PROBLEM REQUIREMENTS ▸
Instruction for the data below: set down exactly the lines from the line with "Config Server** |" to the line with "### Docker-Compose", inclusive, and no others.

Stored data:

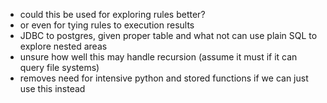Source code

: * could this be used for exploring rules better?
* or even for tying rules to execution results
* JDBC to postgres, given proper table and what not can use plain SQL to explore nested areas
* unsure how well this may handle recursion (assume it must if it can query file systems)
* removes need for intensive python and stored functions if we can just use this instead
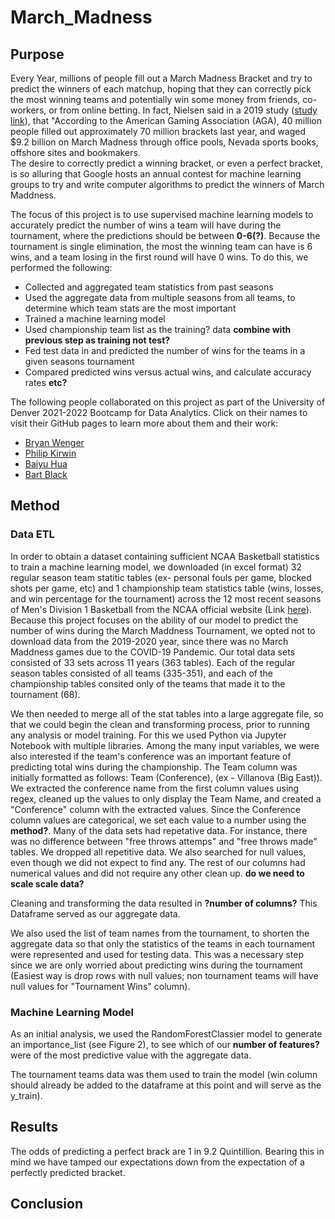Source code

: # March_Madness

## Purpose
Every Year, millions of people fill out a March Madness Bracket and try to predict the winners of each matchup, hoping that they can correctly pick the most winning teams and potentially win some money from friends, co-workers, or from online betting.  In fact, Nielsen said in a 2019 study ([study link](https://www.nielsen.com/wp-content/uploads/sites/3/2019/04/case-study-brackets-and-baskest-2016.pdf)), that "According to the American Gaming Association (AGA), 40 million people filled out approximately 70 million brackets last year, and waged $9.2 billion on March Madness through office pools, Nevada sports books, offshore sites and bookmakers.  
The desire to correctly predict a winning bracket, or even a perfect bracket, is so alluring that Google hosts an annual contest for machine learning groups to try and write computer algorithms to predict the winners of March Maddness.

The focus of this project is to use supervised machine learning models to accurately predict the number of wins a team will have during the tournament, where the predictions should be between **0-6(?)**.  Because the tournament is single elimination, the most the winning team can have is 6 wins, and a team losing in the first round will have 0 wins.  To do this, we performed the following:
* Collected and aggregated team statistics from past seasons
* Used the aggregate data from multiple seasons from all teams, to determine which team stats are the most important
* Trained a machine learning model
* Used championship team list as the training? data **combine with previous step as training not test?**
* Fed test data in and predicted the number of wins for the teams in a given seasons tournament
* Compared predicted wins versus actual wins, and calculate accuracy rates **etc?**

The following people collaborated on this project as part of the University of Denver 2021-2022 Bootcamp for Data Analytics.  Click on their names to visit their GitHub pages to learn more about them and their work:
* [Bryan Wenger](https://github.com/bwengerDU)
* [Philip Kirwin](https://github.com/pheel24)
* [Baiyu Hua](https://github.com/harryhua2021)
* [Bart Black](https://github.com/bartblack13)


## Method

### Data ETL
In order to obtain a dataset containing sufficient NCAA Basketball statistics to train a machine learning model, we downloaded (in excel format) 32 regular season team statitic tables (ex- personal fouls per game, blocked shots per game, etc) and 1 championship team statistics table (wins, losses, and win percentage for the tournament) across the 12 most recent seasons of Men's Division 1 Basketball from the NCAA official website (Link [here](https://stats.ncaa.org/rankings/change_sport_year_div)).  Because this project focuses on the ability of our model to predict the number of wins during the March Maddness Tournament, we opted not to download data from the 2019-2020 year, since there was no March Maddness games due to the COVID-19 Pandemic. Our total data sets consisted of 33 sets across 11 years (363 tables).  Each of the regular season tables consisted of all teams (335-351), and each of the championship tables consited only of the teams that made it to the tournament (68).

We then needed to merge all of the stat tables into a large aggregate file, so that we could begin the clean and transforming process, prior to running any analysis or model training.  For this we used Python via Jupyter Notebook with multiple libraries.  Among the many input variables, we were also interested if the team's conference was an important feature of predicting total wins during the championship.  The Team column was initially formatted as follows: Team (Conference), (ex - Villanova (Big East)).  We extracted the conference name from the first column values using regex, cleaned up the values to only display the Team Name, and created a "Conference" column with the extracted values.  Since the Conference column values are categorical, we set each value to a number using the **method?**.  Many of the data sets had repetative data.  For instance, there was no difference between "free throws attemps" and "free throws made" tables.  We dropped all repetitive data.  We also searched for null values, even though we did not expect to find any.  The rest of our columns had numerical values and did not require any other clean up.  **do we need to scale scale data?**

Cleaning and transforming the data resulted in **?number of columns?**  This Dataframe served as our aggregate data.

We also used the list of team names from the tournament, to shorten the aggregate data so that only the statistics of the teams in each tournament were represented and used for testing data.  This was a necessary step since we are only worried about predicting wins during the tournament (Easiest way is drop rows with null values; non tournament teams will have null values for "Tournament Wins" column).

### Machine Learning Model
As an initial analysis, we used the RandomForestClassier model to generate an importance_list (see Figure 2), to see which of our **number of features?** were of the most predictive value with the aggregate data.

The tournament teams data was them used to train the model (win column should already be added to the dataframe at this point and will serve as the y_train).


## Results

The odds of predicting a perfect brack are 1 in 9.2 Quintillion. Bearing this in mind we have tamped our expectations down from the expectation of a perfectly predicted bracket. 
## Conclusion
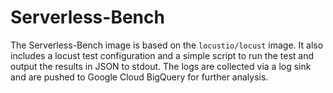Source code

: # Serverless-Bench

The Serverless-Bench image is based on the `locustio/locust` image. It also includes a locust test configuration and a simple script to run the test and output the results in JSON to stdout. The logs are collected via a log sink and are pushed to Google Cloud BigQuery for further analysis.  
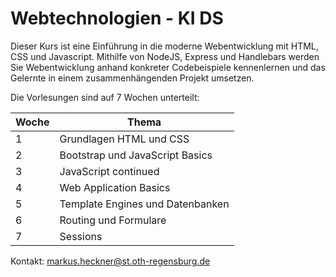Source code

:# Webtechnologien - KI DS

Dieser Kurs ist eine Einführung in die moderne Webentwicklung mit HTML, CSS und Javascript.
Mithilfe von NodeJS, Express und Handlebars werden Sie Webentwicklung anhand konkreter Codebeispiele kennenlernen und das Gelernte in einem zusammenhängenden Projekt umsetzen.

Die Vorlesungen sind auf 7 Wochen unterteilt:

Woche  | Thema
------ | -------
1 | Grundlagen HTML und CSS
2 | Bootstrap und JavaScript Basics
3 | JavaScript continued
4 | Web Application Basics
5 | Template Engines und Datenbanken
6 | Routing und Formulare
7 | Sessions

Kontakt: markus.heckner@st.oth-regensburg.de
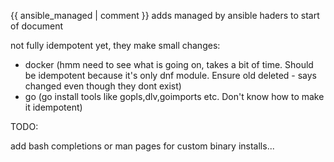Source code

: {{ ansible_managed | comment }} adds managed by ansible haders to start of document

<!--
x86_64:
  amd64:
  x86:
  aarch64:
  arm64:
  armv9l:
  armv8l:
  armv7l:
  armv6l:
  aarch32:
  s390x:
  i386:
  i686:
  ppc64le:
 -->

not fully idempotent yet, they make small changes:

- docker (hmm need to see what is going on, takes a bit of time. Should be idempotent because it's only dnf module. Ensure old deleted - says changed even though they dont exist)
- go (go install tools like gopls,dlv,goimports etc. Don't know how to make it idempotent)

TODO:

add bash completions or man pages for custom binary installs...
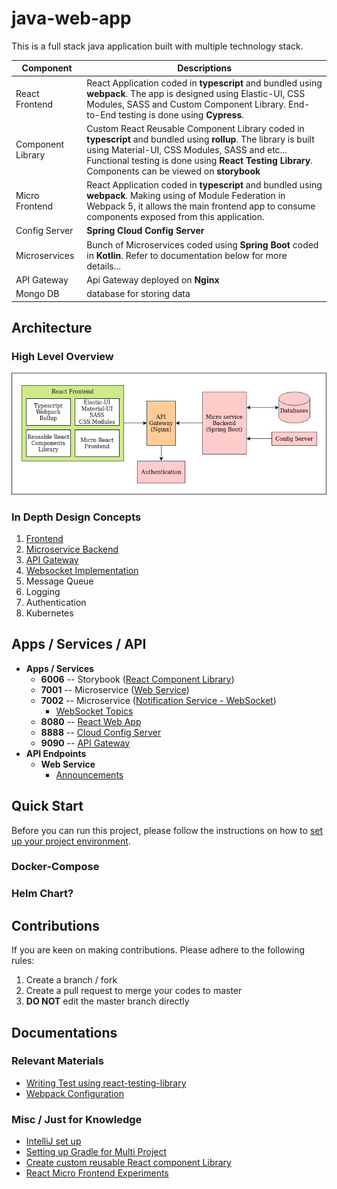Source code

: # java-web-app

This is a full stack java application built with multiple technology stack.

| Component | Descriptions |
| --- | --- |
| React Frontend | React Application coded in **typescript** and bundled using **webpack**. The app is designed using Elastic-UI, CSS Modules, SASS and Custom Component Library. End-to-End testing is done using **Cypress**. |
| Component Library | Custom React Reusable Component Library coded in **typescript** and bundled using **rollup**. The library is built using Material-UI, CSS Modules, SASS and etc... Functional testing is done using **React Testing Library**. Components can be viewed on **storybook** |
| Micro Frontend | React Application coded in **typescript** and bundled using **webpack**. Making using of Module Federation in Webpack 5, it allows the main frontend app to consume components exposed from this application. |
| Config Server | **Spring Cloud Config Server** |
| Microservices | Bunch of Microservices coded using **Spring Boot** coded in **Kotlin**. Refer to documentation below for more details... |
| API Gateway | Api Gateway deployed on **Nginx** |
| Mongo DB | database for storing data |

## Architecture

### High Level Overview

![Architecture](doc/images/architecture.png)

### In Depth Design Concepts

1. [Frontend](app-frontend-react/README.md) 
2. [Microservice Backend](app-backend/README.md)
3. [API Gateway](app-backend/web-api-gateway-nginx/doc/API_GATEWAY_DESIGN.md)
4. [Websocket Implementation](app-backend/ms-notification-service/doc/WEBSOCKET_DESIGN.md)
5. Message Queue
6. Logging
7. Authentication
8. Kubernetes

## Apps / Services / API

- **Apps / Services**
    - **6006** -- Storybook ([React Component Library](app-frontend-react/react-component-library/README.md))
    - **7001** -- Microservice ([Web Service](app-backend/ms-web-service/README.md))
    - **7002** -- Microservice ([Notification Service - WebSocket](app-backend/ms-notification-service/README.md))
        - [WebSocket Topics](app-backend/ms-notification-service/doc/TOPICS.md)
    - **8080** -- [React Web App](app-frontend-react/react-base-app/README.md)
    - **8888** -- [Cloud Config Server](app-backend/ms-config-server/README.md)
    - **9090** -- [API Gateway](app-backend/web-api-gateway-nginx/README.md)
- **API Endpoints**
    - **Web Service**
        - [Announcements](app-backend/ms-web-service/doc/ANNOUNCEMENT_SERVICE.md)

## Quick Start

Before you can run this project, please follow the instructions on how to [set up your project environment](doc/PROJECT_SETUP.md).

### Docker-Compose

### Helm Chart?

## Contributions

If you are keen on making contributions. Please adhere to the following rules:
1. Create a branch / fork 
2. Create a pull request to merge your codes to master
3. **DO NOT** edit the master branch directly

## Documentations

### Relevant Materials

- [Writing Test using react-testing-library](app-frontend-react/react-component-library/doc/TESTING_USING_REACT_TESTING_LIBRARY.md)
- [Webpack Configuration](app-frontend-react/react-base-app/doc/WEBPACK.md)

### Misc / Just for Knowledge

- [IntelliJ set up](doc/PROJECT_SETUP.md)
- [Setting up Gradle for Multi Project](doc/GRADLE_TIPS.md)
- [Create custom reusable React component Library](app-frontend-react/react-component-library/doc/CREATE_NEW_LIBRARY.md)
- [React Micro Frontend Experiments](https://github.com/awarenessxz/react-micro-frontend)
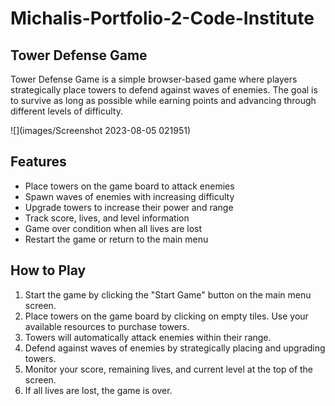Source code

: # Michalis-Portfolio-2-Code-Institute

## Tower Defense Game

Tower Defense Game is a simple browser-based game where players strategically place towers to defend against waves of enemies. The goal is to survive as long as possible while earning points and advancing through different levels of difficulty.

![](images/Screenshot 2023-08-05 021951)

## Features

- Place towers on the game board to attack enemies
- Spawn waves of enemies with increasing difficulty
- Upgrade towers to increase their power and range
- Track score, lives, and level information
- Game over condition when all lives are lost
- Restart the game or return to the main menu

## How to Play

1. Start the game by clicking the "Start Game" button on the main menu screen.
2. Place towers on the game board by clicking on empty tiles. Use your available resources to purchase towers.
3. Towers will automatically attack enemies within their range.
4. Defend against waves of enemies by strategically placing and upgrading towers.
5. Monitor your score, remaining lives, and current level at the top of the screen.
6. If all lives are lost, the game is over.

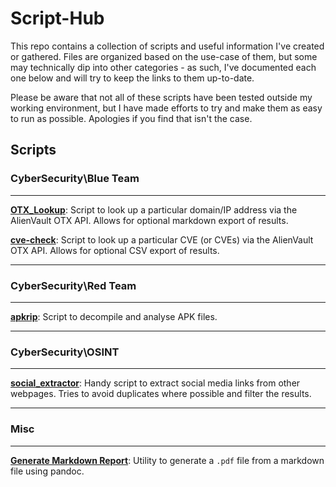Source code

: # Script-Hub

This repo contains a collection of scripts and useful information I've created or gathered. Files are organized based on the use-case of them, but some may technically dip into other categories - as such, I've documented each one below and will try to keep the links to them up-to-date.

Please be aware that not all of these scripts have been tested outside my working environment, but I have made efforts to try and make them as easy to run as possible. Apologies if you find that isn't the case.

## Scripts

### **CyberSecurity\Blue Team**

---

[**OTX_Lookup**](/Cybersecurity/Blue%20Team/Python/OTX_Lookup/): Script to look up a particular domain/IP address via the AlienVault OTX API. Allows for optional markdown export of results.

[**cve-check**](/Cybersecurity/Blue%20Team/Python/cve-check/): Script to look up a particular CVE (or CVEs) via the AlienVault OTX API. Allows for optional CSV export of results.

---

### **CyberSecurity\Red Team**

---

[**apkrip**](/Cybersecurity/Red%20Team/Bash/apkrip/): Script to decompile and analyse APK files.

---

### **CyberSecurity\OSINT**

---

[**social_extractor**](/Cybersecurity/OSINT/Python/social_extractor/): Handy script to extract social media links from other webpages. Tries to avoid duplicates where possible and filter the results.

---

### **Misc**

---

[**Generate Markdown Report**](/Misc/Generate%20Markdown%20Report/): Utility to generate a `.pdf` file from a markdown file using pandoc.
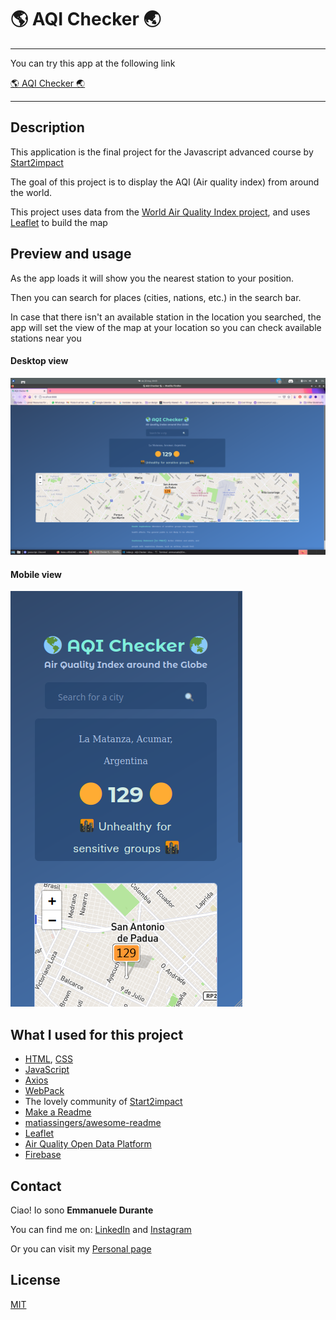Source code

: # 🌎 AQI Checker 🌏

***
You can try this app at the following link

[🌎 AQI Checker 🌏](https://aqi-webapp.web.app/)
***

## Description


This application is the final project for the Javascript advanced course by [Start2impact](www.start2impact.it) 

The goal of this project is to display the AQI (Air quality index) from around the world.

This project uses data from the [World Air Quality Index project](https://aqicn.org/contact/#/w/es), and uses [Leaflet](https://leafletjs.com/) to build the map


## Preview and usage

As the app loads it will show you the nearest station to your position.

Then you can search for places (cities, nations, etc.) in the search bar.

In case that there isn't an available station in the location you searched, the app will set the view of the map at your location so you can check available stations near you

#### Desktop view

![Screenshot, desktop view](./src/IMG/preview.jpg)

#### Mobile view

![Screenshot, mobile view](./src/IMG/previewMobile.jpg)



## What I used for this project

- [HTML](https://developer.mozilla.org/es/docs/Web/HTML), [CSS](https://developer.mozilla.org/es/docs/Web/CSS)
- [JavaScript](https://developer.mozilla.org/es/docs/Web/JavaScript)
- [Axios](https://github.com/axios/axios)
- [WebPack](https://webpack.js.org/)
- The lovely community of [Start2impact](www.start2impact.it)
- [Make a Readme](https://www.makeareadme.com/#)
- [matiassingers/awesome-readme](https://github.com/matiassingers/awesome-readme)
- [Leaflet](https://leafletjs.com/)
- [Air Quality Open Data Platform](https://aqicn.org/data-platform/token/#/)
- [Firebase](https://firebase.google.com/)

## Contact

Ciao! Io sono **Emmanuele Durante**

You can find me on:
[LinkedIn](https://www.linkedin.com/feed/) and 
[Instagram](https://www.instagram.com/emmanuele.online/)

Or you can visit my 
[Personal page](www.emmanuele.xyz)

## License
[MIT](https://choosealicense.com/licenses/mit/)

RESPONSE BELOW ▸
| Config Server | **Spring Cloud Config Server** |
| Microservices | Bunch of Microservices coded using **Spring Boot** coded in **Kotlin**. Refer to documentation below for more details... |
| API Gateway | Api Gateway deployed on **Nginx** |
| Mongo DB | database for storing data |

## Architecture

### High Level Overview

![Architecture](doc/images/architecture.png)

### In Depth Design Concepts

1. [Frontend](app-frontend-react/README.md) 
2. [Microservice Backend](app-backend/README.md)
3. [API Gateway](app-backend/web-api-gateway-nginx/doc/API_GATEWAY_DESIGN.md)
4. [Websocket Implementation](app-backend/ms-notification-service/doc/WEBSOCKET_DESIGN.md)
5. Message Queue
6. Logging
7. Authentication
8. Kubernetes

## Apps / Services / API

- **Apps / Services**
    - **6006** -- Storybook ([React Component Library](app-frontend-react/react-component-library/README.md))
    - **7001** -- Microservice ([Web Service](app-backend/ms-web-service/README.md))
    - **7002** -- Microservice ([Notification Service - WebSocket](app-backend/ms-notification-service/README.md))
        - [WebSocket Topics](app-backend/ms-notification-service/doc/TOPICS.md)
    - **8080** -- [React Web App](app-frontend-react/react-base-app/README.md)
    - **8888** -- [Cloud Config Server](app-backend/ms-config-server/README.md)
    - **9090** -- [API Gateway](app-backend/web-api-gateway-nginx/README.md)
- **API Endpoints**
    - **Web Service**
        - [Announcements](app-backend/ms-web-service/doc/ANNOUNCEMENT_SERVICE.md)

## Quick Start

Before you can run this project, please follow the instructions on how to [set up your project environment](doc/PROJECT_SETUP.md).

### Docker-Compose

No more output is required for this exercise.